STUDY TEXT -
*** Begin section ***
Jochem van der Hoeven

Personal information
- Date of birth: 5 October 1975 (age 50)
- Place of birth: Rotterdam, Netherlands
- Position(s): Defender, midfielder

Senior career*
- Years: Team / Apps / (Gls)
- 1995–1996: Sparta Rotterdam / 32 / (3)
- 1997–1998: Vitesse / 47 / (2)
- 1998–1999: Sparta Rotterdam / 20 / (1)
- 2000–2003: Fortuna Sittard / 88 / (3)
- 2004: Helmond Sport / 10 / (2)
- 2004–2005: AEP
- 2005–2015: RKSV Boxtel [nl]

= Jochem van der Hoeven =

Dutch footballer (born 1975)

Jochem van der Hoeven (born 5 October 1975) is a Dutch former professional footballer who played as a defender or midfielder.
*** End section ***
INSTRUCTIONS FOR THE TASK -
Continue the article on the footballer Jochem van der Hoeven, starting after its final sentence.

DATASET -
*** Begin section ***
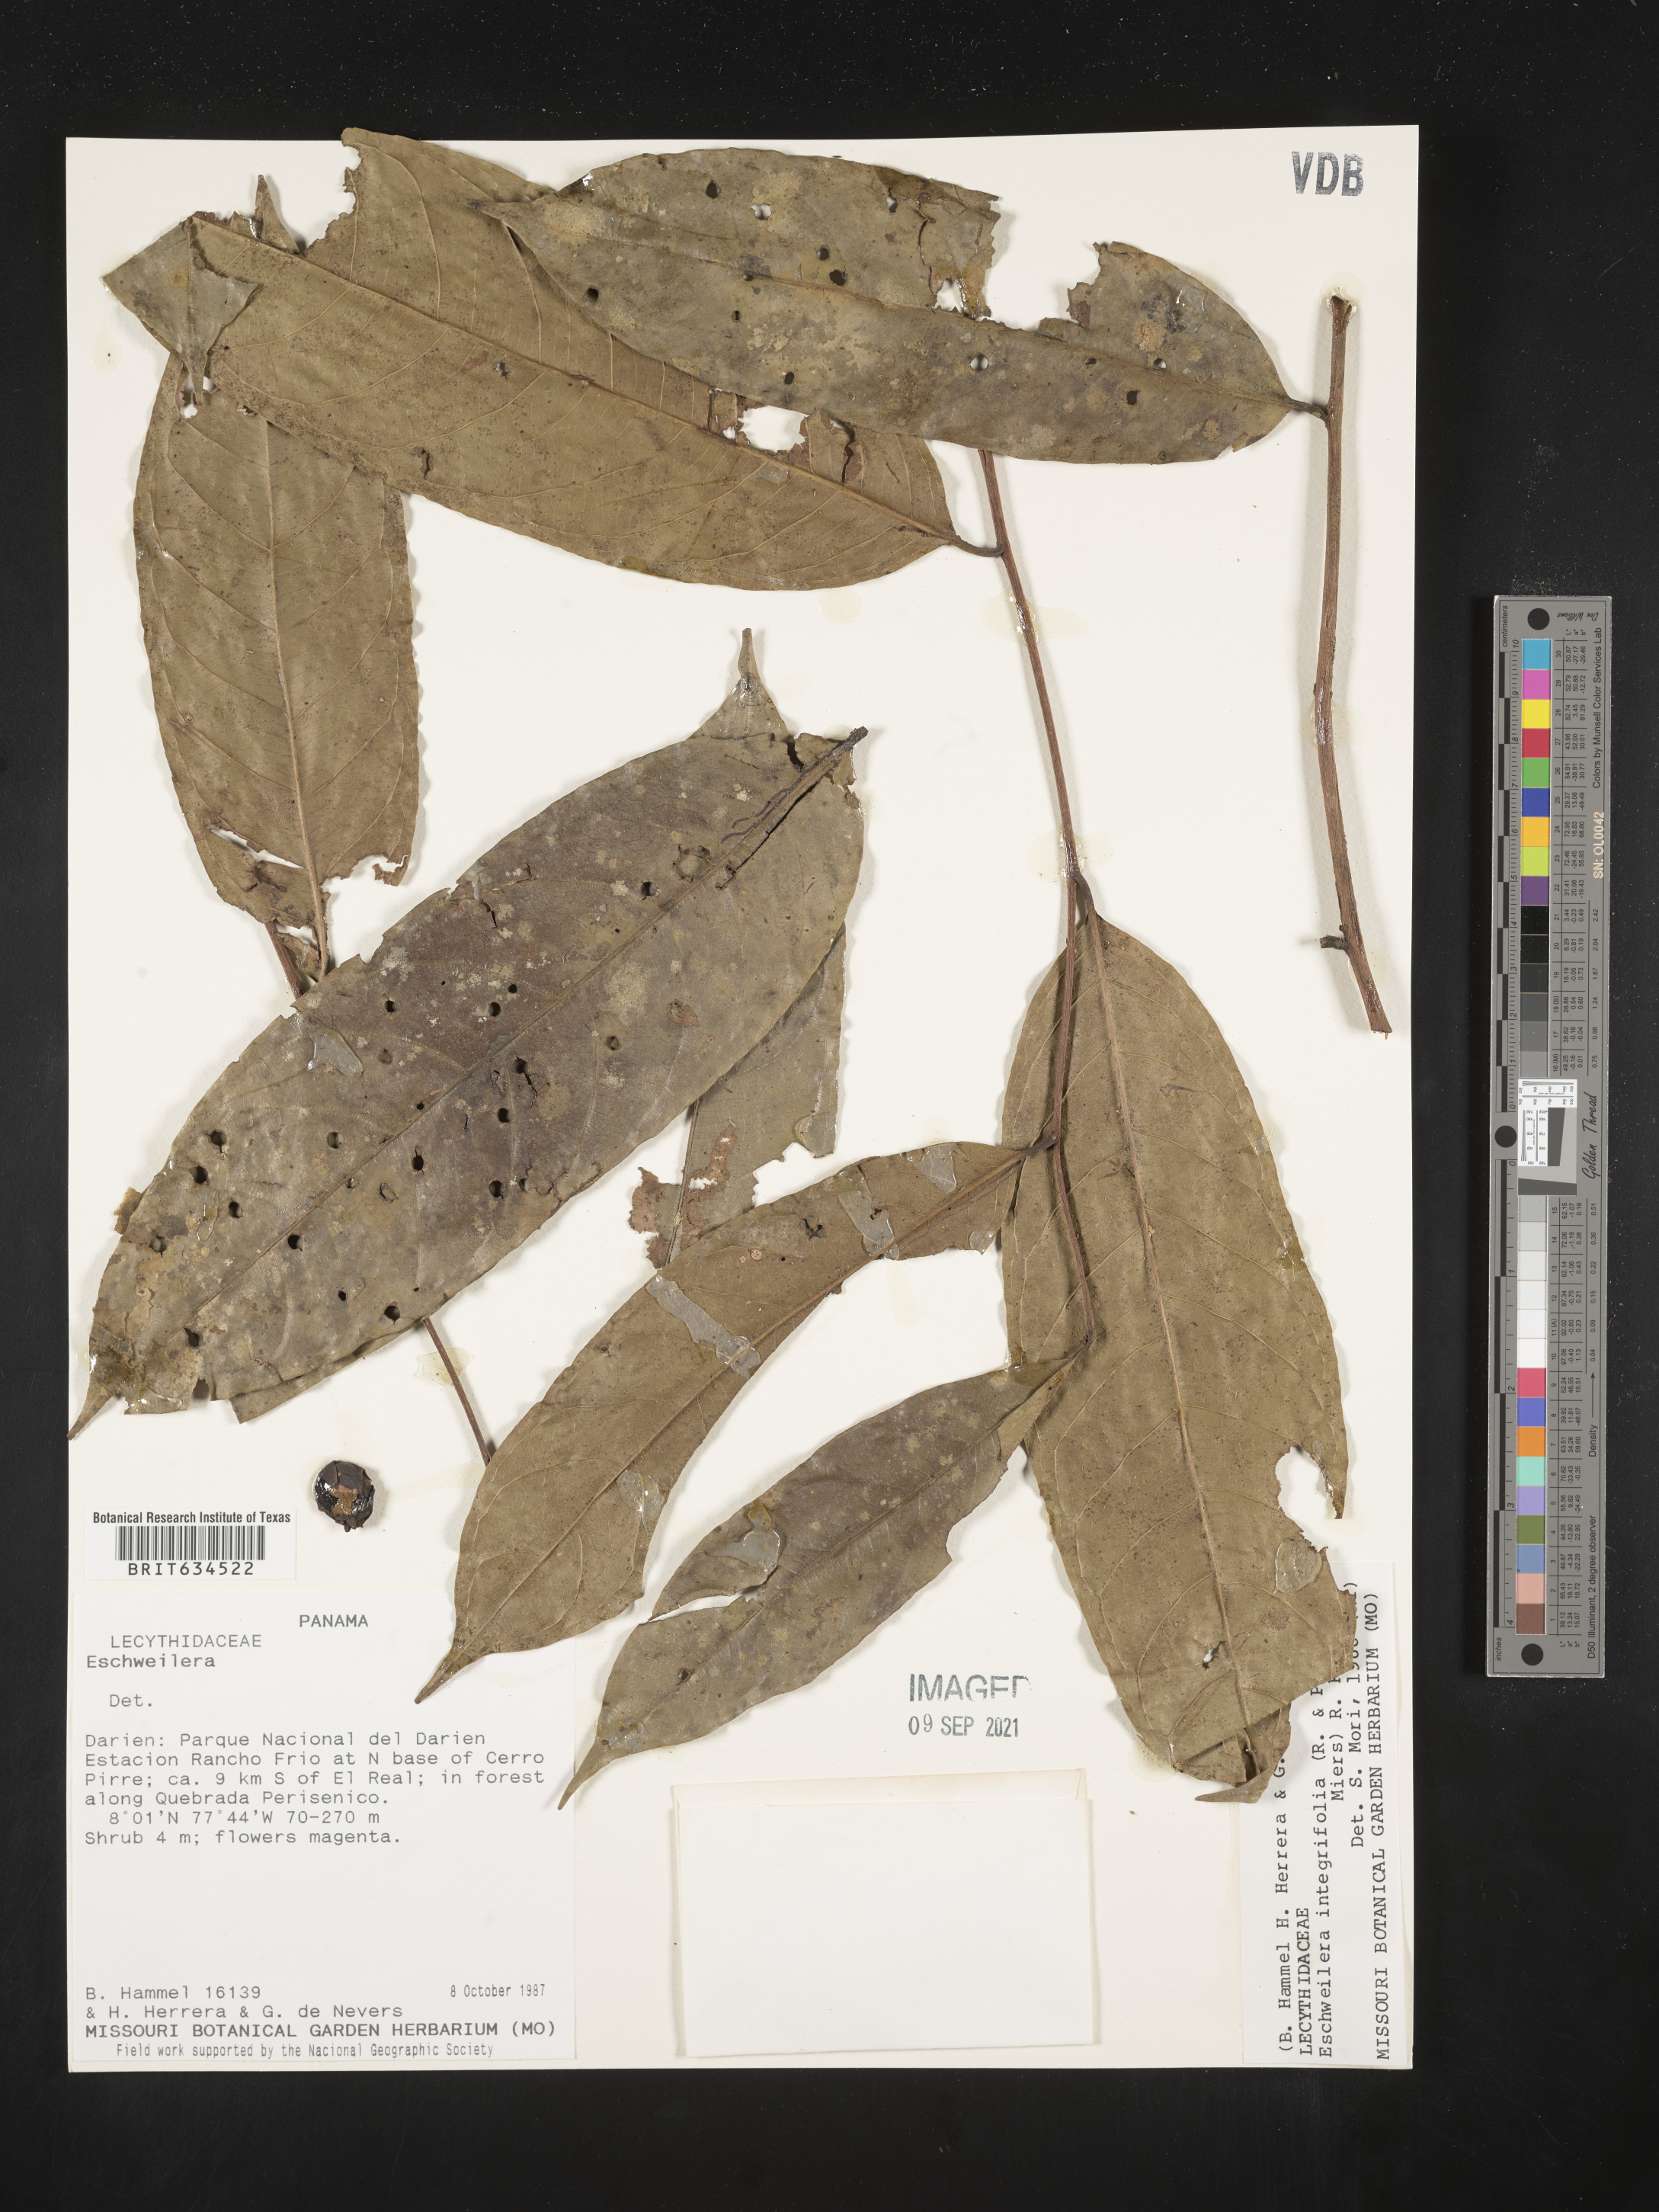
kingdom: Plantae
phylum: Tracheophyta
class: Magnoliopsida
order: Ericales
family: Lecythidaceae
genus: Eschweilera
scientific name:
*** End section ***
*** Begin section ***
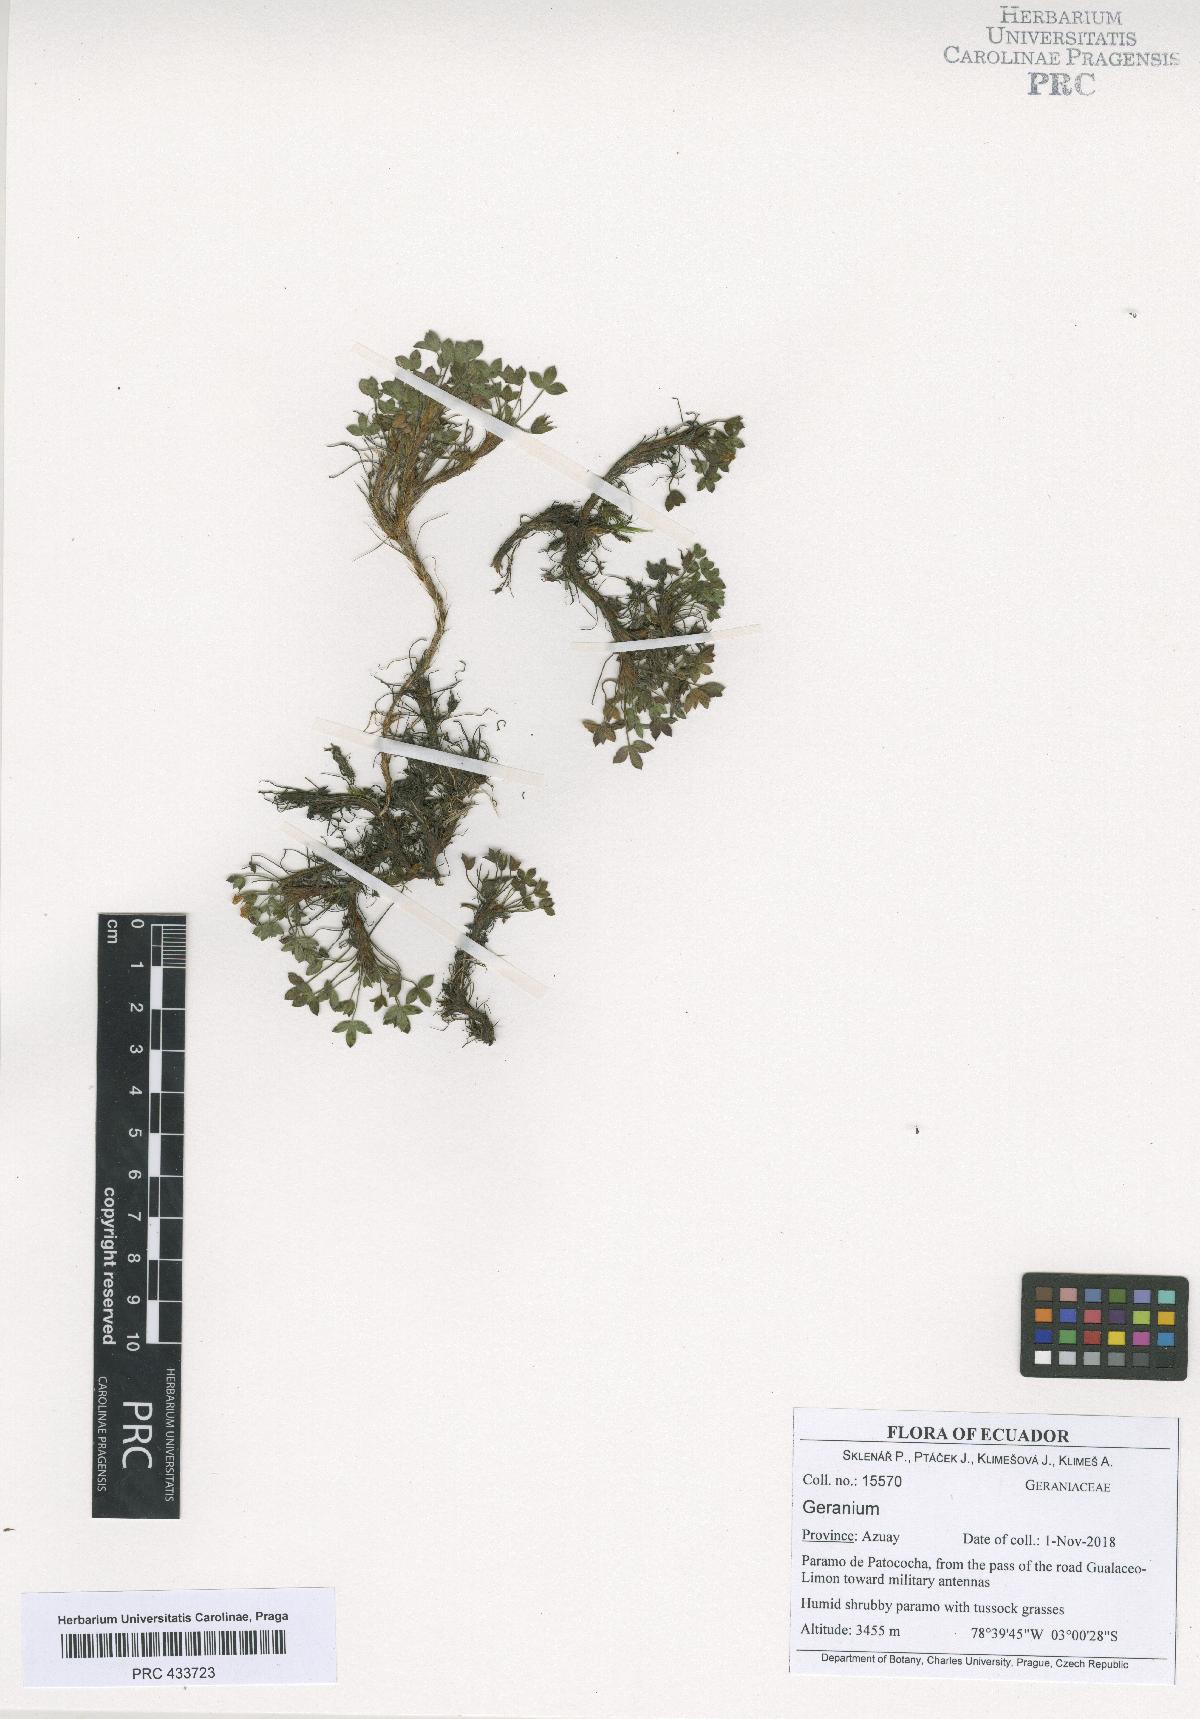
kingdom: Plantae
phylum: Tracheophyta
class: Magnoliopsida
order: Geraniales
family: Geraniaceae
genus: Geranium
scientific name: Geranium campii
*** End section ***
RESPONSE TO THIS TASK -
==Career==
Van der Hoeven started his career with Dutch side Sparta Rotterdam, where he made 32 league appearances and scored 3 goals. On 1 December 1995, van der Hoeven debuted for Sparta Rotterdam during a 2–1 win over PSV. On 8 March 1996, he scored his first goal for Sparta Rotterdam during a 5–2 win over Heerenveen. In 2004, van der Hoeven signed for AEP in the Cypriot top flight. In 2005, he signed for Dutch ninth tier club RKSV Boxtel.